Fast-forward to Shabbos night, right after candle lighting, hands down my favorite time of the week. The apartment smells like a regular Shabbos, the table is beautifully set, and I’m ready to witness history. Yaakov’s menu was thoughtful and simple. Garlic confit for the challah, salmon with dill sauce to start, and special mention — the most amazing chicken soup ever. The mains — a seared New York strip steak with chimichurri for Friday night and grilled chicken for Shabbos day — were flavorful albeit slightly underdone. He made up for that with the sides, which were fresh, seasoned well, and perfectly cooked — cauliflower, teriyaki green beans, broccoli kugel, and potato kugel.

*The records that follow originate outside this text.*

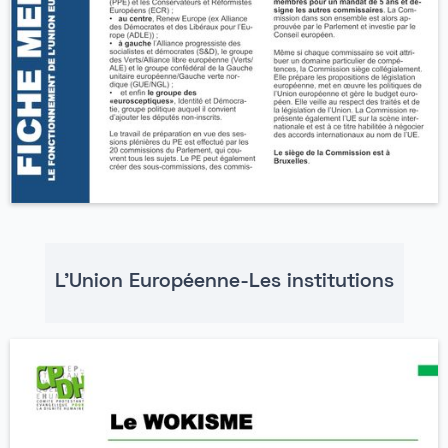
L'Union Européenne-Les institutions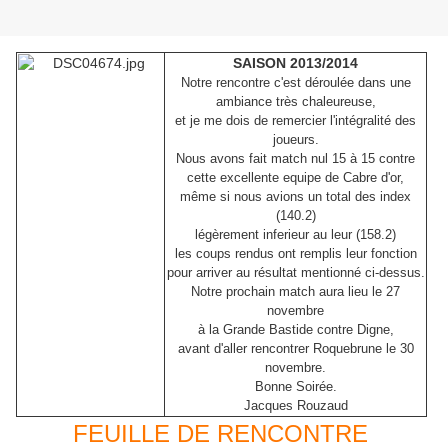
SAISON 2013/2014
Notre rencontre c'est déroulée dans une
ambiance très chaleureuse,
et je me dois de remercier l'intégralité des
joueurs.
Nous avons fait match nul 15 à 15 contre
cette excellente equipe de Cabre d'or,
même si nous avions un total des index
(140.2)
légèrement inferieur au leur (158.2)
les coups rendus ont remplis leur fonction
pour arriver au résultat mentionné ci-dessus.
Notre prochain match aura lieu le 27
novembre
à la Grande Bastide contre Digne,
avant d'aller rencontrer Roquebrune le 30
novembre.
Bonne Soirée.
Jacques Rouzaud
FEUILLE DE RENCONTRE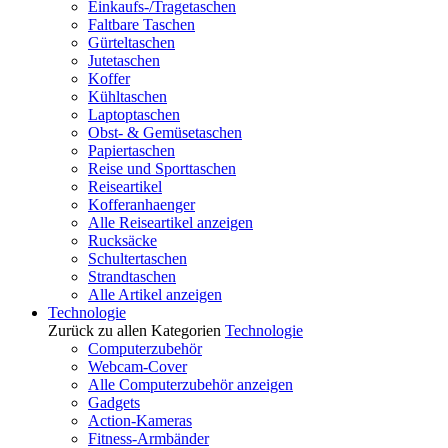
Einkaufs-/Tragetaschen
Faltbare Taschen
Gürteltaschen
Jutetaschen
Koffer
Kühltaschen
Laptoptaschen
Obst- & Gemüsetaschen
Papiertaschen
Reise und Sporttaschen
Reiseartikel
Kofferanhaenger
Alle Reiseartikel anzeigen
Rucksäcke
Schultertaschen
Strandtaschen
Alle Artikel anzeigen
Technologie
Zurück zu allen Kategorien
Technologie
Computerzubehör
Webcam-Cover
Alle Computerzubehör anzeigen
Gadgets
Action-Kameras
Fitness-Armbänder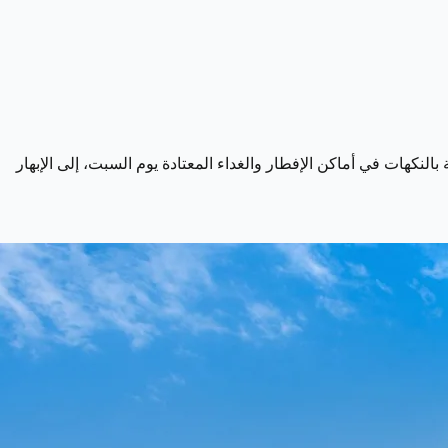
لنكهات في أماكن الإفطار والغداء المعتادة يوم السبت، إلى الإبهار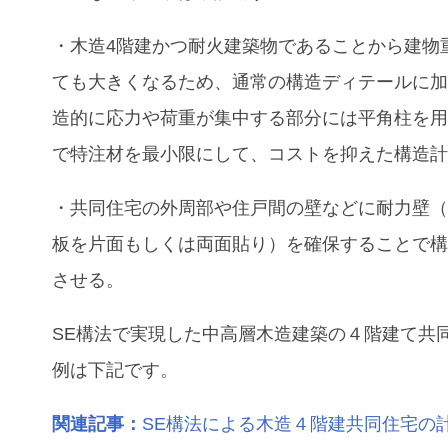
・木造4階建かつ耐火建築物であることから建物
ても大きくなるため、通常の構造ディテールに
造的に応力や荷重が集中する部分には平角柱を
で特注材を最小限にして、コストを抑えた構造
・共同住宅の外周部や住戸間の壁などに耐力壁
板を片面もしくは両面貼り）を確保することで
させる。
SE構法で実現した中高層木造建築の４階建て共
例は下記です。
関連記事：
SE構法による木造４階建共同住宅の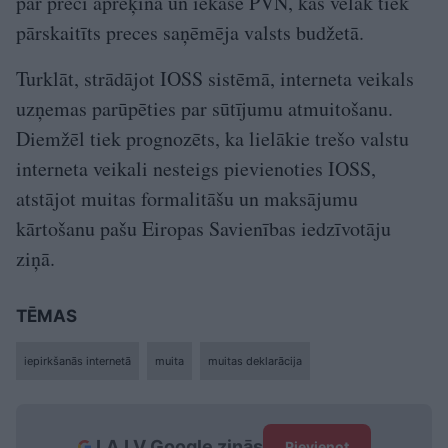
par preci aprēķina un iekasē PVN, kas vēlāk tiek
pārskaitīts preces saņēmēja valsts budžetā.
Turklāt, strādājot IOSS sistēmā, interneta veikals
uzņemas parūpēties par sūtījumu atmuitošanu.
Diemžēl tiek prognozēts, ka lielākie trešo valstu
interneta veikali nesteigs pievienoties IOSS,
atstājot muitas formalitāšu un maksājumu
kārtošanu pašu Eiropas Savienības iedzīvotāju
ziņā.
TĒMAS
iepirkšanās internetā
muita
muitas deklarācija
LA.LV Google ziņās
Pievienot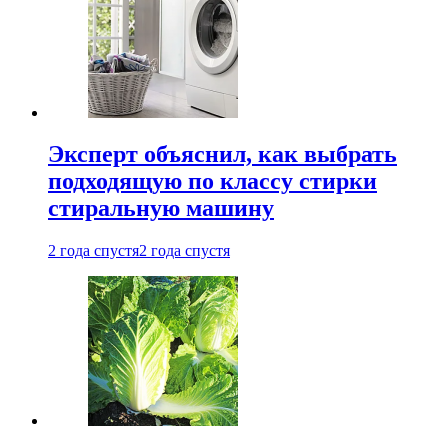
Эксперт объяснил, как выбрать
подходящую по классу стирки
стиральную машину
2 года спустя
2 года спустя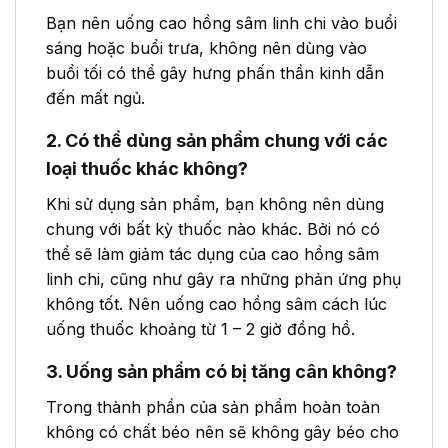
Bạn nên uống cao hồng sâm linh chi vào buổi
sáng hoặc buổi trưa, không nên dùng vào
buổi tối có thể gây hưng phấn thần kinh dẫn
đến mất ngủ.
2. Có thể dùng sản phẩm chung với các
loại thuốc khác không?
Khi sử dụng sản phẩm, bạn không nên dùng
chung với bất kỳ thuốc nào khác. Bởi nó có
thể sẽ làm giảm tác dụng của cao hồng sâm
linh chi, cũng như gây ra những phản ứng phụ
không tốt. Nên uống cao hồng sâm cách lúc
uống thuốc khoảng từ 1 – 2 giờ đồng hồ.
3. Uống sản phẩm có bị tăng cân không?
Trong thành phần của sản phẩm hoàn toàn
không có chất béo nên sẽ không gây béo cho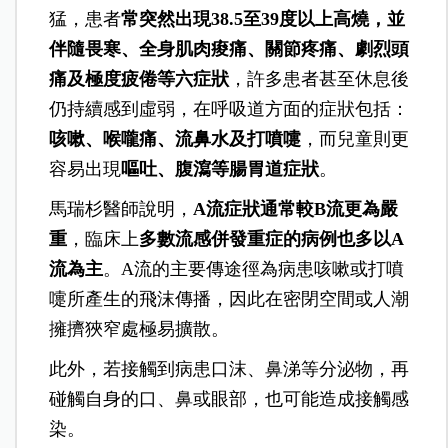
猛，患者
常突然出現38.5至39度以上高燒，並
伴隨畏寒、全身肌肉痠痛、關節疼痛、劇烈頭
痛及極度疲倦等六症狀
，許多患者甚至休息後
仍持續感到虛弱，在呼吸道方面的症狀包括：
咳嗽、喉嚨痛、流鼻水及打噴嚏
，而兒童則更
容易出現
嘔吐、腹瀉等腸胃道症狀
。
馬瑞杉醫師說明，
A流症狀通常較B流更為嚴
重
，臨床上
多數流感併發重症的病例也多以A
流為主
。A流的主要傳途徑為病患咳嗽或打噴
嚏所產生的飛沫傳播，因此在密閉空間或人潮
擁擠狹窄處極易擴散。
此外，若接觸到病患口沫、鼻涕等分泌物，再
碰觸自身的口、鼻或眼部，也可能造成接觸感
染。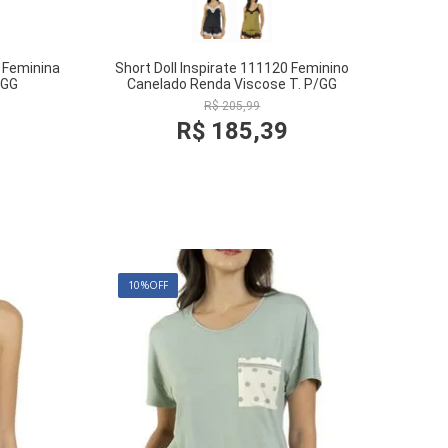
 Feminina
Short Doll Inspirate 111120 Feminino
/GG
Canelado Renda Viscose T. P/GG
R$
205
,
99
R$
185
,
39
COMPRAR
10%
OFF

In short, my I-don’t-how-to-boil-water husband CAN indeed cook a fabulous Shabbos. I encourage all women to get their husbands, sons, brothers, and fathers who have yet to peel a parsnip into the kitchen for the Man with a Pan challenge and report back your findings! You may be as pleasantly surprised as I was! Great job, Yaak!
Store-bought Challah + Dips
Hearts of Palm Salad
Store-bought Challah + Dips
Creamy Grilled Chicken
Roasted Green Beans
1 bag green beans
Trader Joe’s Soyaki Sauce
3 cubes frozen garlic
Mix together and put in the oven to roast.